Kemarin, para pekerja PT Freeport melakukan aksi mogok. Aksi tersebut merupakan kelanjutan dari akasi-aksi yang dilakukan sejak pertengahan September lalu itu akibat buntunya perundingan yang dilakukan antara manajemen PT Freeport dengan para pekerja terkait tuntutan kenaikan upah pekerja PT Freeport. Tuntutan para pekerja tidak mereka kabulkan. Alih-alih itu, Freeport menyatakan bahwa upah para pekerja yang mogok tidak akan dibayarkan dan manajemen PT Freeport memutuskan merekrut para pekerja baru untuk menggantikan posisi-posisi kosong yang di 'tinggalkan' para pekerja yang mogok.

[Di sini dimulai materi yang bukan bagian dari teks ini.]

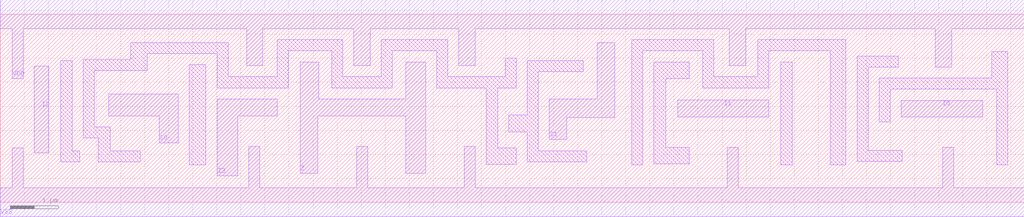
<source format=lef>
# Copyright 2022 GlobalFoundries PDK Authors
#
# Licensed under the Apache License, Version 2.0 (the "License");
# you may not use this file except in compliance with the License.
# You may obtain a copy of the License at
#
#      http://www.apache.org/licenses/LICENSE-2.0
#
# Unless required by applicable law or agreed to in writing, software
# distributed under the License is distributed on an "AS IS" BASIS,
# WITHOUT WARRANTIES OR CONDITIONS OF ANY KIND, either express or implied.
# See the License for the specific language governing permissions and
# limitations under the License.

MACRO gf180mcu_fd_sc_mcu7t5v0__mux4_4
  CLASS core ;
  FOREIGN gf180mcu_fd_sc_mcu7t5v0__mux4_4 0.0 0.0 ;
  ORIGIN 0 0 ;
  SYMMETRY X Y ;
  SITE GF018hv5v_mcu_sc7 ;
  SIZE 21.28 BY 3.92 ;
  PIN I0
    DIRECTION INPUT ;
    ANTENNAGATEAREA 0.5165 ;
    PORT
      LAYER METAL1 ;
        POLYGON 18.725 1.78 18.75 1.78 20.415 1.78 20.415 2.12 18.75 2.12 18.725 2.12  ;
    END
  END I0
  PIN I1
    DIRECTION INPUT ;
    ANTENNAGATEAREA 0.5165 ;
    PORT
      LAYER METAL1 ;
        POLYGON 14.075 1.78 15.975 1.78 15.975 2.13 14.075 2.13  ;
    END
  END I1
  PIN I2
    DIRECTION INPUT ;
    ANTENNAGATEAREA 0.618 ;
    PORT
      LAYER METAL1 ;
        POLYGON 0.705 1.025 1.01 1.025 1.01 2.835 0.705 2.835  ;
    END
  END I2
  PIN I3
    DIRECTION INPUT ;
    ANTENNAGATEAREA 0.618 ;
    PORT
      LAYER METAL1 ;
        POLYGON 4.505 0.55 4.935 0.55 4.935 1.8 5.755 1.8 5.755 2.15 4.505 2.15  ;
    END
  END I3
  PIN S0
    DIRECTION INPUT ;
    ANTENNAGATEAREA 1.651 ;
    PORT
      LAYER METAL1 ;
        POLYGON 2.255 1.8 3.3 1.8 3.3 1.24 3.7 1.24 3.7 2.25 2.255 2.25  ;
    END
  END S0
  PIN S1
    DIRECTION INPUT ;
    ANTENNAGATEAREA 1.033 ;
    PORT
      LAYER METAL1 ;
        POLYGON 11.41 1.305 11.775 1.305 11.775 1.77 12.19 1.77 12.775 1.77 12.775 3.32 12.405 3.32 12.405 2.15 12.19 2.15 11.41 2.15  ;
    END
  END S1
  PIN Z
    DIRECTION OUTPUT ;
    ANTENNADIFFAREA 1.2064 ;
    PORT
      LAYER METAL1 ;
        POLYGON 6.23 0.6 6.6 0.6 6.6 1.8 8.425 1.8 8.425 0.6 8.84 0.6 8.84 2.925 8.425 2.925 8.425 2.15 6.615 2.15 6.615 2.925 6.23 2.925  ;
    END
  END Z
  PIN VDD
    DIRECTION INOUT ;
    USE power ;
    SHAPE ABUTMENT ;
    PORT
      LAYER METAL1 ;
        POLYGON 0 3.62 0.245 3.62 0.245 2.575 0.475 2.575 0.475 3.62 1.65 3.62 5.12 3.62 5.12 2.845 5.46 2.845 5.46 3.62 7.35 3.62 7.35 2.845 7.69 2.845 7.69 3.62 9.53 3.62 9.53 2.845 9.87 2.845 9.87 3.62 10.72 3.62 12.19 3.62 15.145 3.62 15.145 2.845 15.49 2.845 15.49 3.62 17.575 3.62 19.43 3.62 19.43 2.815 19.77 2.815 19.77 3.62 20.935 3.62 21.28 3.62 21.28 4.22 20.935 4.22 17.575 4.22 12.19 4.22 10.72 4.22 1.65 4.22 0 4.22  ;
    END
  END VDD
  PIN VSS
    DIRECTION INOUT ;
    USE ground ;
    SHAPE ABUTMENT ;
    PORT
      LAYER METAL1 ;
        POLYGON 0 -0.3 21.28 -0.3 21.28 0.3 19.815 0.3 19.815 1.145 19.585 1.145 19.585 0.3 15.335 0.3 15.335 1.145 15.105 1.145 15.105 0.3 9.875 0.3 9.875 1.16 9.645 1.16 9.645 0.3 7.635 0.3 7.635 1.16 7.405 1.16 7.405 0.3 5.395 0.3 5.395 1.16 5.165 1.16 5.165 0.3 0.475 0.3 0.475 1.13 0.245 1.13 0.245 0.3 0 0.3  ;
    END
  END VSS
  OBS
      LAYER METAL1 ;
        POLYGON 1.26 0.845 1.65 0.845 1.65 1.075 1.495 1.075 1.495 2.95 1.26 2.95  ;
        POLYGON 3.93 0.78 4.275 0.78 4.275 2.87 3.93 2.87  ;
        POLYGON 10.335 2.38 10.72 2.38 10.72 3.005 10.49 3.005 10.49 2.615 9.3 2.615 9.3 3.39 7.92 3.39 7.92 2.615 7.12 2.615 7.12 3.39 5.755 3.39 5.755 2.615 4.735 2.615 4.735 3.33 2.71 3.33 2.71 2.97 1.725 2.97 1.725 1.34 2.04 1.34 2.04 0.845 2.91 0.845 2.91 1.075 2.29 1.075 2.29 1.57 1.955 1.57 1.955 2.74 3.05 2.74 3.05 3.1 4.505 3.1 4.505 2.38 5.985 2.38 5.985 3.16 6.89 3.16 6.89 2.38 8.15 2.38 8.15 3.155 9.07 3.155 9.07 2.38 10.105 2.38 10.105 0.79 10.72 0.79 10.72 1.13 10.335 1.13  ;
        POLYGON 10.565 1.46 10.95 1.46 10.95 0.845 12.19 0.845 12.19 1.075 11.18 1.075 11.18 2.72 12.12 2.72 12.12 2.95 10.95 2.95 10.95 1.82 10.565 1.82  ;
        POLYGON 13.835 2.575 14.315 2.575 14.315 2.925 13.585 2.925 13.585 0.795 14.315 0.795 14.315 1.145 13.835 1.145  ;
        POLYGON 16.225 0.78 16.455 0.78 16.455 2.925 16.225 2.925  ;
        POLYGON 13.125 0.78 13.355 0.78 13.355 3.16 14.6 3.16 14.6 2.38 15.97 2.38 15.97 3.16 17.245 3.16 17.245 0.78 17.575 0.78 17.575 3.39 15.74 3.39 15.74 2.615 14.83 2.615 14.83 3.39 13.125 3.39  ;
        POLYGON 17.805 0.85 18.75 0.85 18.75 1.08 18.035 1.08 18.035 2.815 18.665 2.815 18.665 3.045 17.805 3.045  ;
        POLYGON 18.265 1.675 18.495 1.675 18.495 2.355 20.705 2.355 20.705 0.78 20.935 0.78 20.935 3.14 20.6 3.14 20.6 2.585 18.265 2.585  ;
  END
END gf180mcu_fd_sc_mcu7t5v0__mux4_4

</source>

Namun, demontrasi para pekerja dibalas rentetan tembakan. Satu pekerja asli Papua, Piter Ayami Seba tewas dalam demonstrasi itu, sementara empat pekerja lainnya terluka dan harus menjalani perawatan.
Terulangnya peristiwa naas tersebut, kata Ridwan, semakin menegaskan arogansi perusahaan tambang emas dari Amerika Serikat itu terhadap Kedaulatan Indonesia, sekaligus terhadap para pekerjanya.

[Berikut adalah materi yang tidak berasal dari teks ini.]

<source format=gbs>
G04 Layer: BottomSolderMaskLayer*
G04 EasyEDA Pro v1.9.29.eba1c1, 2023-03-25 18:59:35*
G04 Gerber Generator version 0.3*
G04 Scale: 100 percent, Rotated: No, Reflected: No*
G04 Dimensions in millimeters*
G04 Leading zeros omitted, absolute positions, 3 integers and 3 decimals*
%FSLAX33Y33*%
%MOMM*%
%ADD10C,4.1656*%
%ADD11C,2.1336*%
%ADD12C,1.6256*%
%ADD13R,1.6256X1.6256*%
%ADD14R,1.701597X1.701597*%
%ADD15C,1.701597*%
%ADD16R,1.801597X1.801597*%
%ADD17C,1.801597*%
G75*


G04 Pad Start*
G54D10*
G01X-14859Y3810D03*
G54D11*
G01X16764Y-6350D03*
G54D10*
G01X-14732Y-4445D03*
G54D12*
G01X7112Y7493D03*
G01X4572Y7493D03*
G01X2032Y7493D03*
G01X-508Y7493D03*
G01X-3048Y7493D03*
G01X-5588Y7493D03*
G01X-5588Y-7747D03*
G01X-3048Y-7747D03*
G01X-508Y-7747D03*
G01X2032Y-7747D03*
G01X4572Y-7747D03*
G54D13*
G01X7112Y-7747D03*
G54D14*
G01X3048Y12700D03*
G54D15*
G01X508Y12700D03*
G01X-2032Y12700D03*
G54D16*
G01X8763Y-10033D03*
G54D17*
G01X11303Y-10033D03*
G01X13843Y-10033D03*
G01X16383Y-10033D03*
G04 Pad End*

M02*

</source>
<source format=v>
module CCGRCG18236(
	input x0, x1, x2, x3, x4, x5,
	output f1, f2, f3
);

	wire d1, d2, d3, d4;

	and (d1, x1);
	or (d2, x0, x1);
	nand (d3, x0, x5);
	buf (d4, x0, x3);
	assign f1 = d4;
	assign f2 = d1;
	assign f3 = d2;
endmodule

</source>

Ditegaskan Ridwan, mogok kerja yang sah diatur dalam UU No 13/2003 tentang Ketenagakerjaan Pasal 139 dan 140, kemudian Surat Edaran Menakertrans No.368. Kp. 02.03.2002 dan Keputusan Menteri Tenaga Kerja dan Transmigrasi No.232/men/2003. Semuanya mengatur tentang mekanisme prosedur mogok kerja yang sah bagi buruh yang mendapati kebuntuan perundingan terkait perselisihan yang dialaminya dengan pihak manajemen perusahaan.
Disamping itu, UU 13 Tahun 2003 tentang Ketenagakerjaan juga mengatur sanksi bagi siapapun yang menghalang-halangi para pekerja/buruh yang melakukan aksi mogok kerja yang sah sebagai mana diatur dalam pasal 143 ayat (1) dan ayat (2) Jo Pasal 145 ayat (1). Jika menghalang-halangi atau menangkap/menahan para butuh yang sedang melakukan mogok kerja saja dilarang, sesuai pasal 143 ayat 1&2 tersbut di atas, tentu saja penembakan terhadap Pekerja Freeport tersebut adalah bentuk pelanggaran HAM yang sudah semestinya diusut tuntas.

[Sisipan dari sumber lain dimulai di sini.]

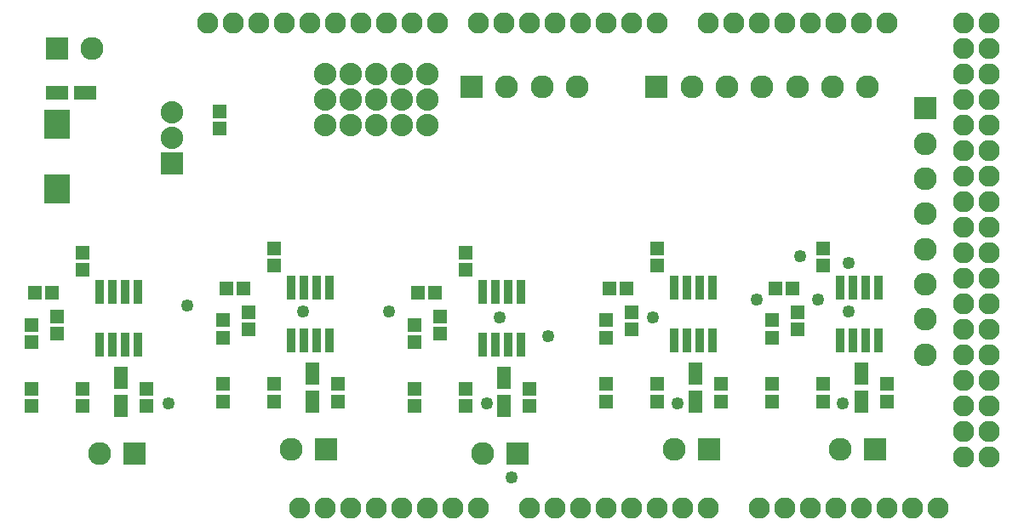
<source format=gts>
G04 MADE WITH FRITZING*
G04 WWW.FRITZING.ORG*
G04 DOUBLE SIDED*
G04 HOLES PLATED*
G04 CONTOUR ON CENTER OF CONTOUR VECTOR*
%ASAXBY*%
%FSLAX23Y23*%
%MOIN*%
%OFA0B0*%
%SFA1.0B1.0*%
%ADD10C,0.088000*%
%ADD11C,0.090000*%
%ADD12C,0.082917*%
%ADD13C,0.049370*%
%ADD14R,0.090000X0.090000*%
%ADD15R,0.088000X0.088000*%
%ADD16R,0.104488X0.112362*%
%ADD17R,0.088740X0.057244*%
%ADD18R,0.053307X0.057244*%
%ADD19R,0.034000X0.097000*%
%ADD20R,0.057244X0.088740*%
%ADD21R,0.057244X0.053307*%
%LNMASK1*%
G90*
G70*
G54D10*
X1500Y1807D03*
X1500Y1707D03*
X1500Y1607D03*
X1200Y1807D03*
X1200Y1707D03*
X1200Y1607D03*
X1300Y1807D03*
X1300Y1707D03*
X1300Y1607D03*
X1400Y1807D03*
X1400Y1707D03*
X1400Y1607D03*
X1600Y1807D03*
X1600Y1707D03*
X1600Y1607D03*
G54D11*
X3550Y1671D03*
X3550Y1534D03*
X3550Y1396D03*
X3550Y1258D03*
X3550Y1120D03*
X3550Y982D03*
X3550Y845D03*
X3550Y707D03*
X1775Y1757D03*
X1912Y1757D03*
X2050Y1757D03*
X2188Y1757D03*
G54D10*
X600Y1457D03*
X600Y1557D03*
X600Y1657D03*
G54D12*
X3000Y107D03*
X1400Y107D03*
X3100Y107D03*
X3200Y107D03*
X3300Y107D03*
X3400Y107D03*
X3700Y1507D03*
X3500Y107D03*
X3600Y107D03*
X1440Y2007D03*
X2000Y107D03*
X2100Y107D03*
X2200Y107D03*
X2300Y107D03*
X3700Y707D03*
X2400Y107D03*
X2500Y107D03*
X2600Y107D03*
X2700Y107D03*
X2200Y2007D03*
X3700Y1907D03*
X3700Y1107D03*
X3700Y307D03*
X1040Y2007D03*
X1800Y107D03*
X1800Y2007D03*
X3700Y1707D03*
X3700Y1307D03*
X3700Y907D03*
X3400Y2007D03*
X3700Y507D03*
X3300Y2007D03*
X3200Y2007D03*
X3100Y2007D03*
X3000Y2007D03*
X2900Y2007D03*
X2800Y2007D03*
X2700Y2007D03*
X840Y2007D03*
X1240Y2007D03*
X1640Y2007D03*
X1200Y107D03*
X1600Y107D03*
X2400Y2007D03*
X2000Y2007D03*
X3700Y2007D03*
X3700Y1807D03*
X3700Y1607D03*
X3700Y1407D03*
X3700Y1207D03*
X3700Y1007D03*
X3700Y807D03*
X3700Y607D03*
X3700Y407D03*
X740Y2007D03*
X940Y2007D03*
X1140Y2007D03*
X1340Y2007D03*
X1540Y2007D03*
X1100Y107D03*
X1300Y107D03*
X1500Y107D03*
X1700Y107D03*
X2500Y2007D03*
X2300Y2007D03*
X2100Y2007D03*
X1900Y2007D03*
X3800Y2007D03*
X3800Y1907D03*
X3800Y1807D03*
X3800Y1707D03*
X3800Y1607D03*
X3800Y1507D03*
X3800Y1407D03*
X3800Y1307D03*
X3800Y1207D03*
X3800Y1107D03*
X3800Y1007D03*
X3800Y907D03*
X3800Y807D03*
X3800Y707D03*
X3800Y607D03*
X3800Y507D03*
X3800Y407D03*
X3800Y307D03*
X2900Y107D03*
G54D11*
X2499Y1757D03*
X2637Y1757D03*
X2775Y1757D03*
X2912Y1757D03*
X3050Y1757D03*
X3188Y1757D03*
X3326Y1757D03*
X150Y1907D03*
X288Y1907D03*
X455Y320D03*
X318Y320D03*
X1205Y337D03*
X1068Y337D03*
X1955Y320D03*
X1818Y320D03*
X2705Y337D03*
X2568Y337D03*
X3355Y337D03*
X3218Y337D03*
G54D13*
X3132Y923D03*
X2892Y923D03*
X588Y515D03*
X3252Y875D03*
X3228Y515D03*
X2484Y851D03*
X2580Y515D03*
X1884Y851D03*
X1836Y515D03*
X1116Y875D03*
X3060Y1091D03*
X660Y899D03*
X3252Y1067D03*
X2076Y779D03*
X1452Y875D03*
X1932Y227D03*
G54D14*
X3550Y1671D03*
X1775Y1757D03*
G54D15*
X600Y1457D03*
G54D16*
X150Y1357D03*
X150Y1609D03*
G54D17*
X260Y1731D03*
X150Y1731D03*
G54D18*
X789Y1591D03*
X789Y1658D03*
X50Y574D03*
X50Y507D03*
X2300Y591D03*
X2300Y524D03*
X2950Y591D03*
X2950Y524D03*
X1550Y574D03*
X1550Y507D03*
X800Y591D03*
X800Y524D03*
X250Y1040D03*
X250Y1107D03*
X3150Y1057D03*
X3150Y1124D03*
X2500Y1057D03*
X2500Y1124D03*
X1750Y1040D03*
X1750Y1107D03*
X1000Y1057D03*
X1000Y1124D03*
G54D14*
X2499Y1757D03*
X150Y1907D03*
G54D18*
X500Y574D03*
X500Y507D03*
X3400Y591D03*
X3400Y524D03*
X2750Y591D03*
X2750Y524D03*
X2000Y574D03*
X2000Y507D03*
X1250Y591D03*
X1250Y524D03*
X50Y824D03*
X50Y757D03*
X2950Y841D03*
X2950Y774D03*
X2300Y841D03*
X2300Y774D03*
X800Y841D03*
X800Y774D03*
X1550Y824D03*
X1550Y757D03*
G54D14*
X455Y320D03*
G54D19*
X368Y746D03*
X318Y952D03*
X418Y952D03*
X418Y746D03*
X368Y952D03*
X468Y746D03*
X468Y952D03*
X318Y746D03*
X1868Y746D03*
X1818Y952D03*
X1918Y952D03*
X1918Y746D03*
X1868Y952D03*
X1968Y746D03*
X1968Y952D03*
X1818Y746D03*
X1118Y763D03*
X1068Y969D03*
X1168Y969D03*
X1168Y763D03*
X1118Y969D03*
X1218Y763D03*
X1218Y969D03*
X1068Y763D03*
X2618Y763D03*
X2568Y969D03*
X2668Y969D03*
X2668Y763D03*
X2618Y969D03*
X2718Y763D03*
X2718Y969D03*
X2568Y763D03*
X3268Y763D03*
X3218Y969D03*
X3318Y969D03*
X3318Y763D03*
X3268Y969D03*
X3368Y763D03*
X3368Y969D03*
X3218Y763D03*
G54D20*
X400Y507D03*
X400Y617D03*
X2650Y524D03*
X2650Y634D03*
X1900Y507D03*
X1900Y617D03*
X1150Y524D03*
X1150Y634D03*
X3300Y524D03*
X3300Y634D03*
G54D18*
X250Y574D03*
X250Y507D03*
X3150Y591D03*
X3150Y524D03*
X2500Y591D03*
X2500Y524D03*
X1000Y591D03*
X1000Y524D03*
X1750Y574D03*
X1750Y507D03*
G54D21*
X131Y948D03*
X64Y948D03*
X3030Y965D03*
X2964Y965D03*
X2380Y965D03*
X2314Y965D03*
X881Y965D03*
X814Y965D03*
X1631Y948D03*
X1564Y948D03*
G54D18*
X150Y790D03*
X150Y857D03*
X3050Y807D03*
X3050Y874D03*
X2400Y807D03*
X2400Y874D03*
X900Y807D03*
X900Y874D03*
X1650Y790D03*
X1650Y857D03*
G54D14*
X1205Y337D03*
X1955Y320D03*
X2705Y337D03*
X3355Y337D03*
G04 End of Mask1*
M02*
</source>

Nasib naas yang dialami para pekerja Freeport sangat miris karena terjadi di tengah desakan agar mereka menerima tawaran renegosiasi kontrak karya tahun 1991 yang sangat merugikan kepentingan nasional. Insiden ini perlu dan sangat penting agar pemerintah dalam hal ini Presiden, Menkoperekonomian, Menkopolhukam, Mennakertrans, Kapolri dan Komnas HAM dan seluruh aparat terkait lainnya, mensikapi betul insiden tersebut. Keberadaan PT Freeport harus ditinjau ulang.
"Pemerintah perlu meninjau kembali keberadaan PT Freeport di Indonesia," tegasnya.